__Available data__.
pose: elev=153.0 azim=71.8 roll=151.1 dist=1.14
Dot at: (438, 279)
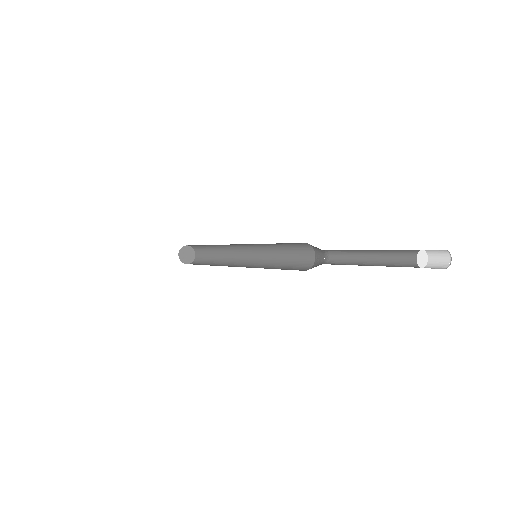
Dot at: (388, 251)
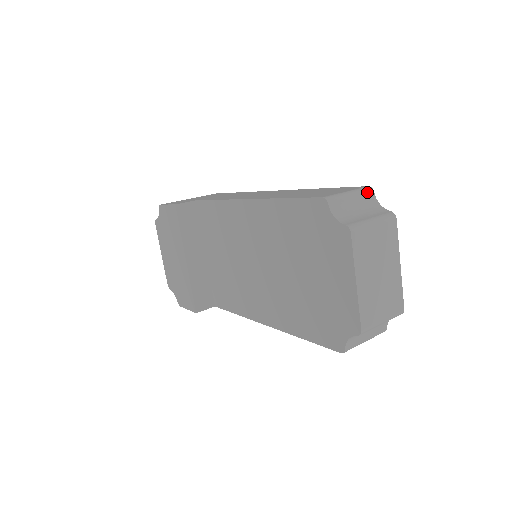
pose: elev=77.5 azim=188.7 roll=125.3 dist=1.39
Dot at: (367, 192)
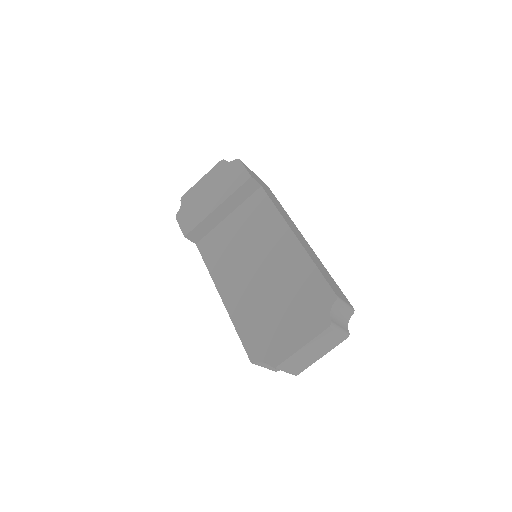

__Given exercise__.
Pull out every line of the material above that contains the string "roll".

__Result of the task__.
pose: elev=153.0 azim=71.8 roll=151.1 dist=1.14
pose: elev=77.5 azim=188.7 roll=125.3 dist=1.39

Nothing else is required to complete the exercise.